4. Memantine — possible help for negative and cognitive symptoms
Memantine, an NMDA receptor antagonist used for Alzheimer's, has been added to clozapine in small trials with some positive signals on negative and cognitive symptoms. Evidence is preliminary. It is reasonably well tolerated and a fair option to discuss.
5. CBT for psychosis — should always be on the list
Augmentation doesn't have to be a pill. CBTp targeted at residual voices and beliefs has independent evidence in clozapine partial responders. The COMMAND trial in the UK showed reductions in command hallucination compliance with targeted CBTp. Often underused as augmentation.
6. Less-supported options
The following have been tried with weak or inconsistent evidence:
- Mood stabilisers other than lamotrigine (valproate, lithium) — limited support unless mood symptoms are present
- Topiramate — sometimes used to address weight gain rather than psychosis
- Glycine, D-serine, sarcosine — based on the NMDA hypothesis, modest signals in trials
- Omega-3 fatty acids — generally negative trials in chronic schizophrenia
- NAC (N-acetylcysteine) — early-stage research, not established
- Anti-inflammatory drugs (minocycline, NSAIDs) — mixed results
What to be cautious about
Adding multiple antipsychotics
Three-antipsychotic combinations have almost no evidence and significant cumulative side effect burden. If a second antipsychotic plus clozapine isn't working, the answer is rarely a third antipsychotic.

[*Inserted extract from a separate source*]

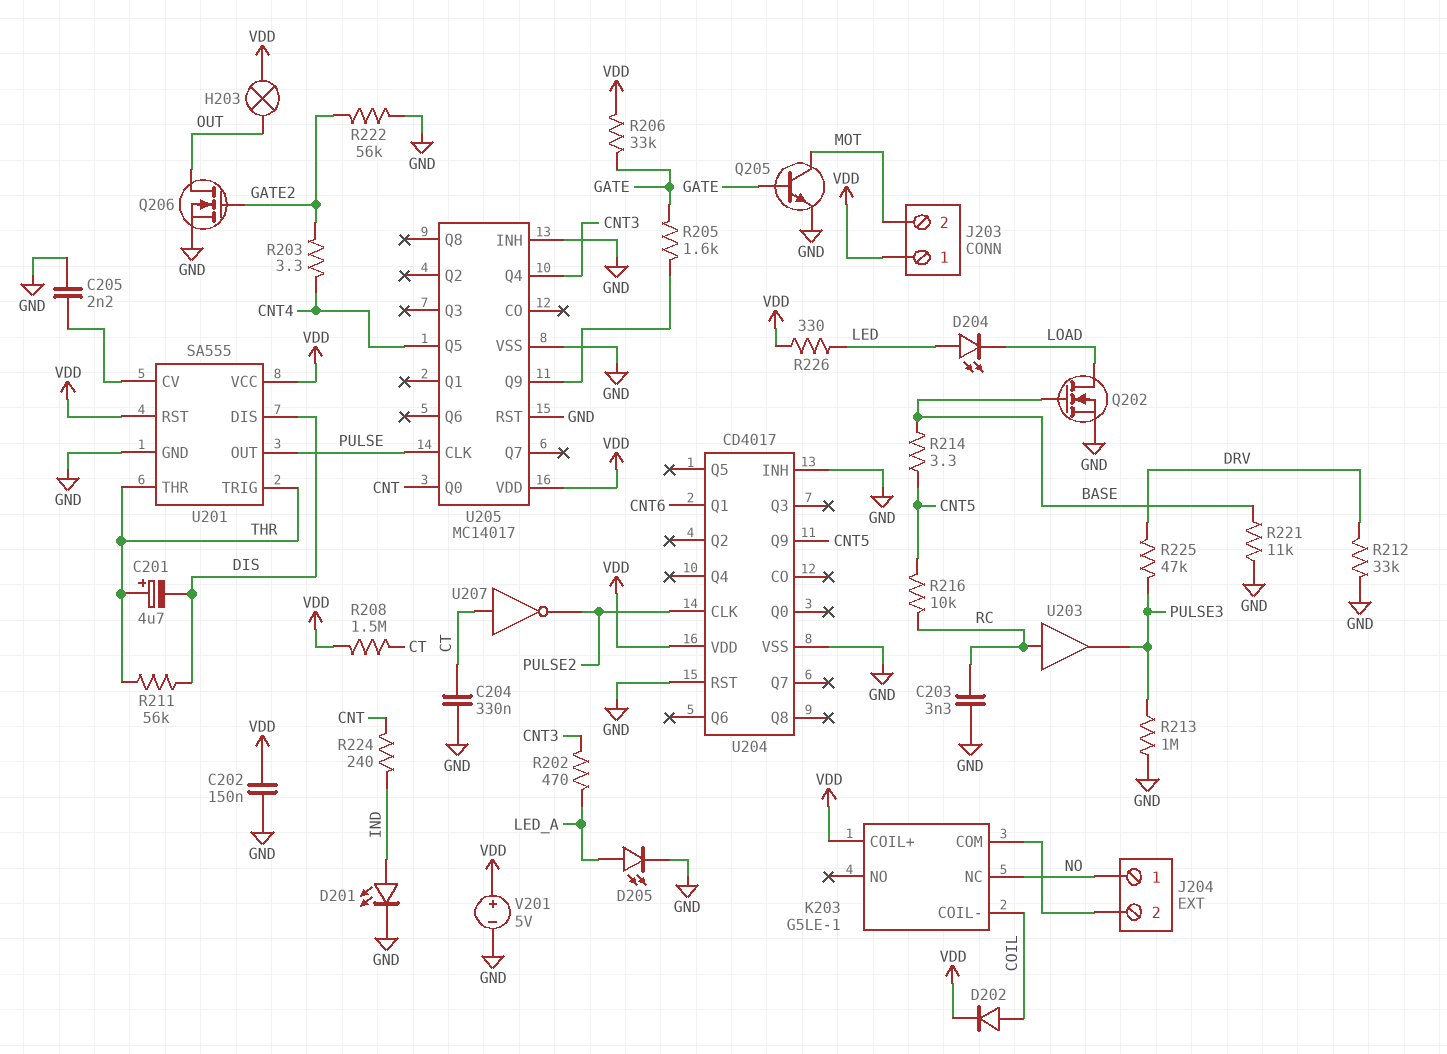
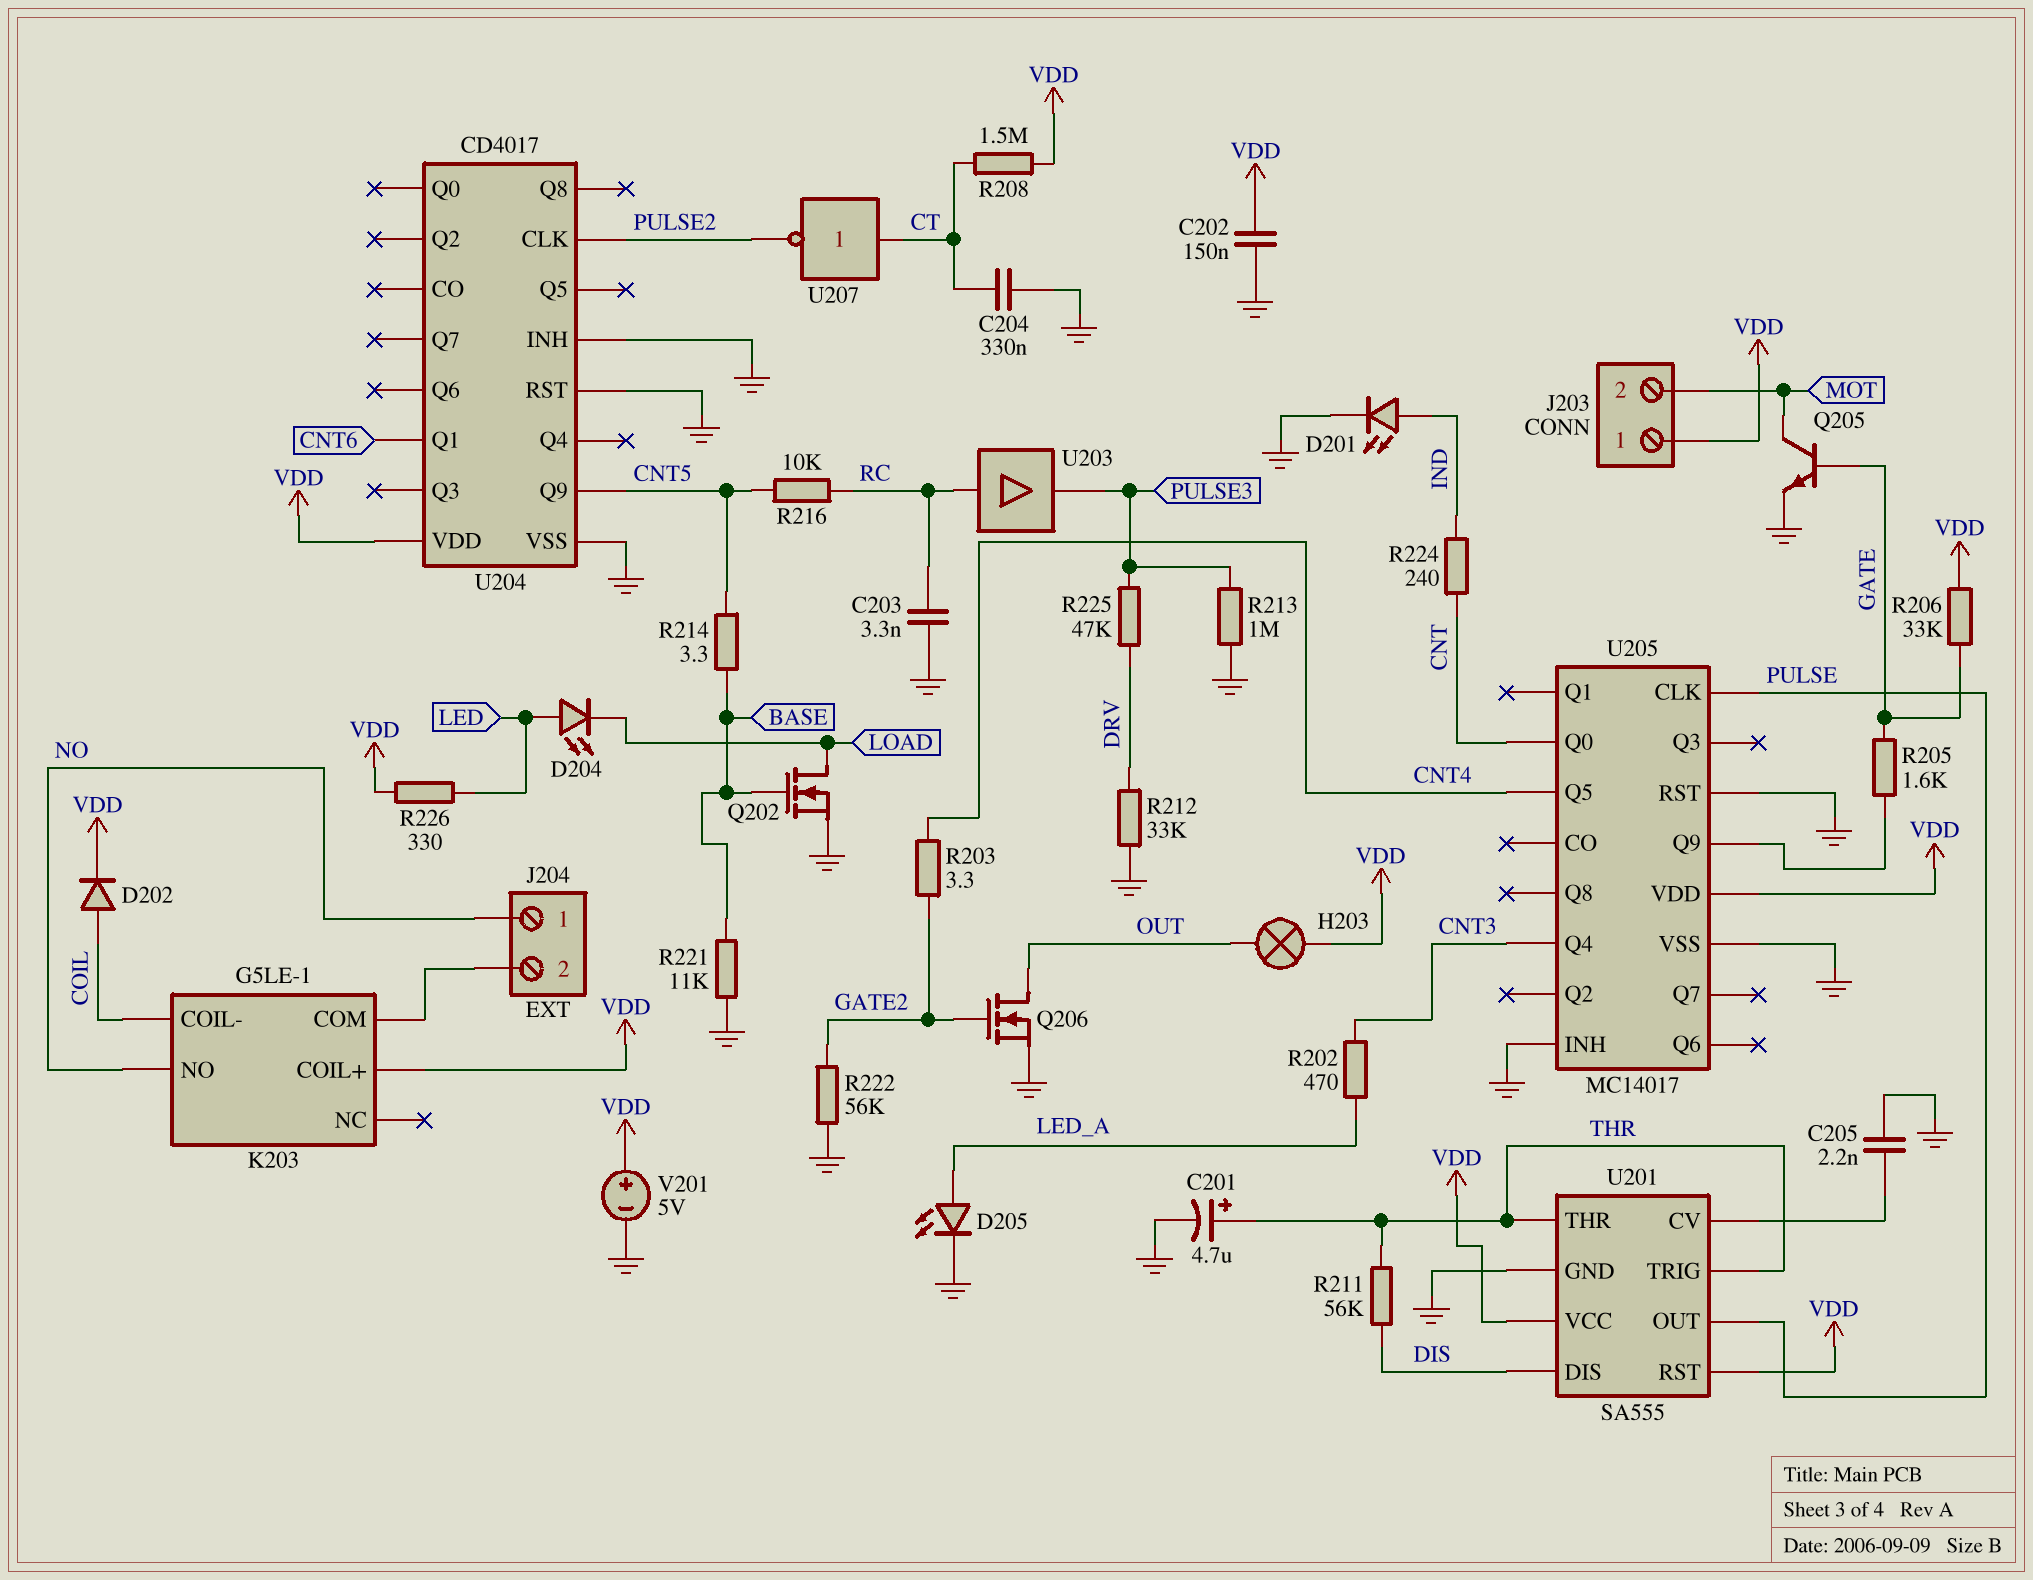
C201: 4.7uF (plus THR, minus DIS) -> 4.7uF (plus THR, minus GND)
K203 pin NC: NO -> none
K203 pin NO: none -> NO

Dosing clozapine above 600 mg without level monitoring
Pushing dose without checking blood levels means more side effects without reliably more efficacy. The level check is the cheaper and more informative move.
Stopping clozapine to "try something else"
Clozapine non-response on a true clozapine trial is a poor prognosis. Discontinuing clozapine usually means worse symptom control, not better. Augmentation, ECT, and CBTp are generally preferable to discontinuation in partial responders.
How to think about sequencing
A reasonable progression in someone partially responding to clozapine:
- Confirm adherence and check plasma level. Adjust dose based on level (not just symptoms).
- Allow adequate time at therapeutic level — usually 3–6 months.
- Add CBTp if it isn't already in place.
- Consider ECT augmentation, especially if response is needed quickly or symptoms are severe.
- If ECT isn't feasible, consider aripiprazole augmentation.
- Lamotrigine, memantine, or other adjuncts as further options with realistic expectations.
What plasma level you are running, how long you've been at therapeutic level, and which augmentation option matches your specific symptom pattern. There is no one-size-fits-all sequence.
What patients should know
Partial response to clozapine is the rule, not the exception. A meaningful fraction of people benefit substantially from one of the augmentation strategies above. The combination of optimised clozapine, targeted CBTp, and (when needed) ECT augmentation is the most evidence-supported pathway. Anything more exotic should be approached with realistic expectations and informed consent.
This article is for educational purposes only and is not medical advice, diagnosis, or treatment. Always consult a qualified mental health professional. If you or someone you know is in crisis, call or text 988 in the US, or your local emergency number.